Books

Lucy Treloar
Days of Innocence and Wonder
Lucy Treloar’s third novel begins with two small girls playing together in a fenced kindergarten. They crush flowers into perfume and promise always to love each other. A man appears at the fence and, when he leaves, he takes one of the girls. The “outside-the-fence” girl turns and waves to the girl who remains, then skips ahead “into darkness”.
The novel’s narrator follows the second girl, the one who stayed behind. Till is now 23, living with her parents in Melbourne’s Brunswick during a Covid-19 lockdown. She exists in the long shadow of this moment when: “Nothing had happened to Till, but something happened all the same.”
What begins as an insightful and meticulously observed novel of aftermath shifts. Till lives with what happened, but whether it is over is unclear. She leaves behind her original name, renaming herself at six. She sings in the voice she imagines her friend, E, might have had. From the moment E, wearing a red coat and smiling, walks away with the man, Till has “no idea how to exist in this world”.
If you escape a murderer, you live knowing: “If a person wanted you dead, then you might end up dead.” The first-person voice narrating this is blunt and wary. The narrator views Till dispassionately and may or may not withhold facts: “I could tell you some things that happened, and maybe I will.” It is a voice positioned close enough to know a lot about Till. Their observations are shot with jagged flashes of harsh humour, such as this about the sartorial choices of Till’s mother, Zoe: “the uneven hem, the ravaged seams, the boiled finish, the dainty pleats. Artisanal ruin is expensive; people forget that.”

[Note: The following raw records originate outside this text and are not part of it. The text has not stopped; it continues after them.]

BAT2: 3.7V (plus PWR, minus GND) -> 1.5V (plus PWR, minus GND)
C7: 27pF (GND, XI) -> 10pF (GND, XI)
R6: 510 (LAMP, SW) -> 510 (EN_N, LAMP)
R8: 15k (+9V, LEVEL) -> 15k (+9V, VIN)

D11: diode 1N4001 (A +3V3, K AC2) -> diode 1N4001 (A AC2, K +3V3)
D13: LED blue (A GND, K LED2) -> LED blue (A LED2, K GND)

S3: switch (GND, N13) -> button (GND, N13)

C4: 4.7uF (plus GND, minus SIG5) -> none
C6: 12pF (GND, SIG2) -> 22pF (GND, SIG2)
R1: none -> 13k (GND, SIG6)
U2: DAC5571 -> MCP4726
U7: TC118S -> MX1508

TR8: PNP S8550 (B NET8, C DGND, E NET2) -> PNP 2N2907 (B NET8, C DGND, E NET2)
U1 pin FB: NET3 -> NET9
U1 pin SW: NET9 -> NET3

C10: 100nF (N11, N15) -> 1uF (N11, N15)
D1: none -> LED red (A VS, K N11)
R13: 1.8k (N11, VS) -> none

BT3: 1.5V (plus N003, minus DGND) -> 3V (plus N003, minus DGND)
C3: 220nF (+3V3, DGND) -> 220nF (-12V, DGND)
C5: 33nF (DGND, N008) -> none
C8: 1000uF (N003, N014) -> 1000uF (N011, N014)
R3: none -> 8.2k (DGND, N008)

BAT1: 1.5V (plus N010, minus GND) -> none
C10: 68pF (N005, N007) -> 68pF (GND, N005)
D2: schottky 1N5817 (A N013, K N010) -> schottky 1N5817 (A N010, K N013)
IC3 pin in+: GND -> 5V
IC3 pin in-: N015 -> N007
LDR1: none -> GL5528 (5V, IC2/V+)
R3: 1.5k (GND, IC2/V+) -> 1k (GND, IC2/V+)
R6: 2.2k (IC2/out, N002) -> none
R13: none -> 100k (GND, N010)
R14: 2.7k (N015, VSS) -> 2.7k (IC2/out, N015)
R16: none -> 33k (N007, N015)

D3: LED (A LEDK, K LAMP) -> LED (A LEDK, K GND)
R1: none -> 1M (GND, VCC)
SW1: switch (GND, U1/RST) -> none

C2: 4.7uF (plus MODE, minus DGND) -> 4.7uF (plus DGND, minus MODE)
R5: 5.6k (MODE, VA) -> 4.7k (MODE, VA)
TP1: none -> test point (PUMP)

The source of this distinctive and unsettling voice becomes one of the novel’s mysteries. Its proximity to Till contrasts with her sense of being distanced from herself. When she sees a childhood photo she can’t be sure what she remembers, as she is “a stranger to herself”. And maybe words have to be unpeeled for the truth to emerge, something the narrator imagines when there are “words falling away from the truth like apple peel and they were getting closer to something”. The narrator throws in opinions, saying of a girl with a hole in her heart who was at school with Till and who torments her peers with her condition: “What a pill.” A “we” follows this, with a shuffle back from the admission and a doubling-down: “I shouldn’t say that. We knew we shouldn’t then too. Just because you’re dying doesn’t make you nice.”
This is a novel about Till, but it is also about voice, about who sees what and how one story takes place among – and affects – others. Till flees Melbourne, believing that she is being stalked, and settles in a town with its own unvoiced trauma and history. In particular, the narrator is clear about the smallness of any single personal story given the scale of “murder, disease and dispossession” inflicted on First Nations people. This, says the narrator, “is another story. It is the story is what I mean, but it is not Till’s story.”
Till is closely but not warmly observed by the narrator. There is a sense that the narration of a life can itself involve a form of stalking, even if we are speaking of ourselves. What is told, by whom, and what there are no words for shape not just a story but its aftermath, with all the new stories that may or may not be able to begin. The reassuring presence of a trustworthy or omniscient narrator is a feature of another kind of story, a safe one, along with principled police officers and kindergartens with unbreachable fences.
As with Treloar’s acclaimed previous novels, Wolfe Island and Salt Creek – each of which won and was shortlisted for many awards – the subject of Days of Innocence and Wonder is history in all its layers. Till carries with her a survivor’s flinching knowledge of the potent cocktail of entitlement and rage and of the idea that people “didn’t really want to know, and if they did find out they would regret possession of the knowledge”.
Starting a new life in a town where she is a stranger, Till comes to realise she cannot be invisible, nor can she escape the dangers that are present as much in intimacy as in memory and uncontainable violence. The words of Till’s therapist Annunciata recur as a refrain: “What allows life to proceed?” Yet life has shown itself to be unpredictable and risky.
Treloar’s shrewd and ethical novel maintains the delicate balance of depicting the long shadow of criminal violence on Till’s life, while trusting Till’s wisdom that her fears may not always be irrational or phantom. It holds these possibilities in balance, as it holds the mystery of the narrator’s vantage point and places stories of tenderness and resilience alongside the thrumming possibility of violence and cruelty. This tension insists on the proximity of safety and violation, kindness and cruelty. Trust can be ruptured but Treloar’s attention to the grain of repair and connection keeps in focus a tenderness as exquisite as the moment in which two children, creative and hopeful, dabbed with p erfume, imagine their shared future.